In part two of the post, I’ll give a bare-bones sketch of an AI program I wrote that can play an instrumented version of the game Elden Ring in order to assess combat difficulty of the so-called “boss encounters” and help look at a quality we can call “fairness.”

Fair Models and Explainable AI

It’s widely recognized that a good machine learning model should be fair. Fairness is also one of the goals of Explainable AI (often called XAI). This had a nice correlation with the idea of “being fair” to players in a game but also explaining why you think you achieved fairness.

I’ll note here that Explainable AI is a set of methods and tools that can be adopted to make machine learning models understandable to humans in terms of providing explanations on the results that are provided by those models.
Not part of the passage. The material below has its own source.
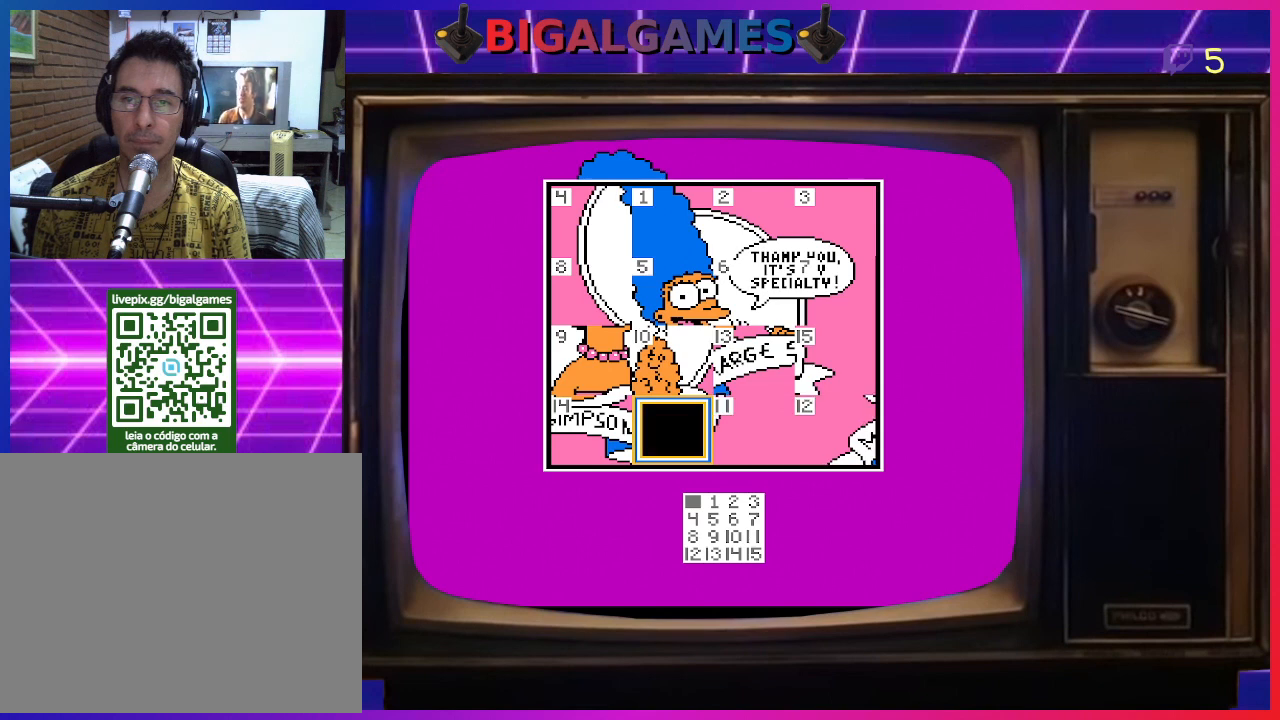
{"buttons": [], "right_stick": "center", "events": [[167, "DPAD_LEFT", "up"], [300, "DPAD_UP", "down"], [467, "DPAD_UP", "up"]]}
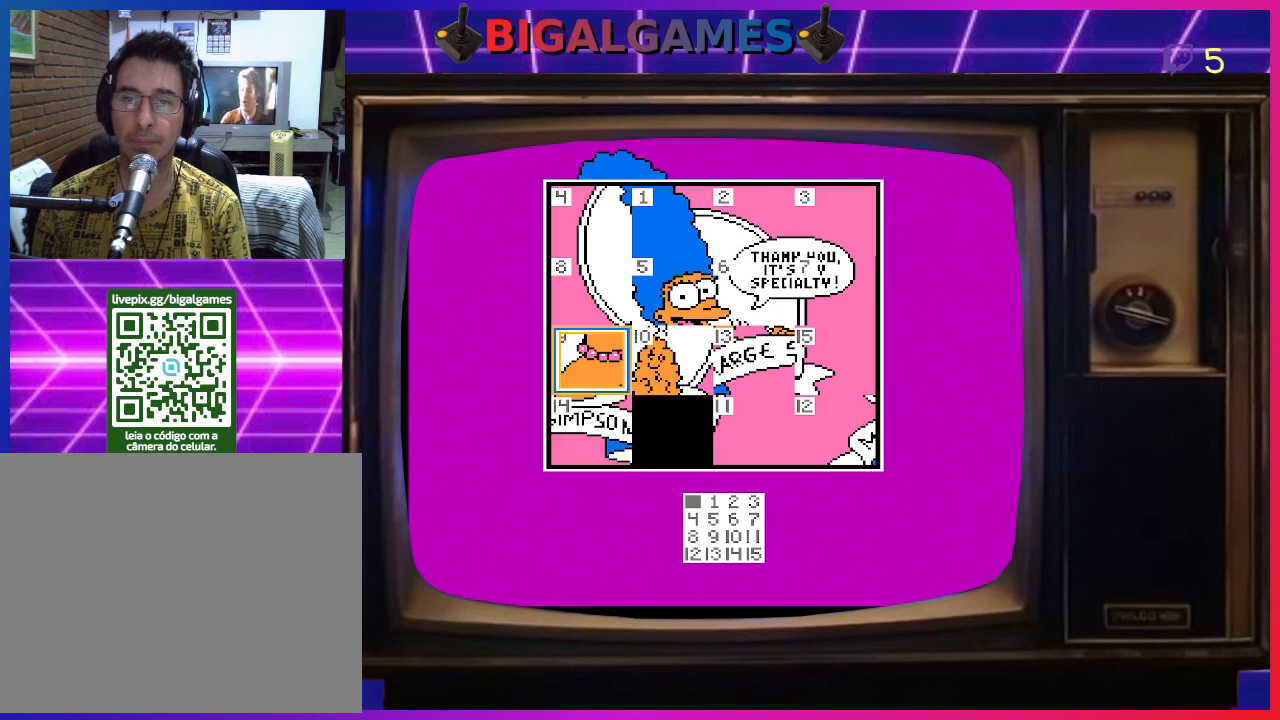
{"buttons": ["CIRCLE"], "right_stick": "center", "events": [[100, "DPAD_RIGHT", "down"], [200, "DPAD_RIGHT", "up"], [467, "CIRCLE", "down"]]}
The existence of an algorithm does not, by itself, guarantee full explainability and full transparency of a given system in this context. Or, rather, we often don’t directly have the algorithmic steps that have been followed. AI systems learn the rules from data during the learning/training phase and construct the algorithms.

A growing industry focus on Responsible AI is that we want to make our systems more transparent and interpretable to build trust and confidence in their adoption. This is a very wide topic but I’m hoping I can gently introduce the basis of the ideas in these posts.

Games Facilitate Learning

As many of my readers likely know, I’m a big fan of game examples in testing. As I said at one point, testing games is hard. I’ve also indicated that a certain idea of the breadth of testing can be seen best in a game context.

In my experience, game testing is one of the best ways to hone a series of instincts and intuitions around the testing craft, even if you’re not a gamer. I’ve seen this in my career. I’ve seen it being a contract game tester for various game studios. In fact, I took it so much to heart that I once wrote a game called Test Quest to use as a fun way to conduct interviews.

Here I want to look at how the thinking around AI can be helped by considering a particular gaming context. Now, technically, you could choose any game you wanted here. I’m going to choose to focus on the so-called “Soulsborne” or “Souls-like” titles. These are games that have their mechanics rooted in Dark Souls, which had its mechanics rooted in the earlier Demon’s Souls.

To make this as current as possible with a game that a lot of people played relatively recently, I’ll focus on Elden Ring. I have history with this game anyway, as you can read in my ludonarrative testing posts.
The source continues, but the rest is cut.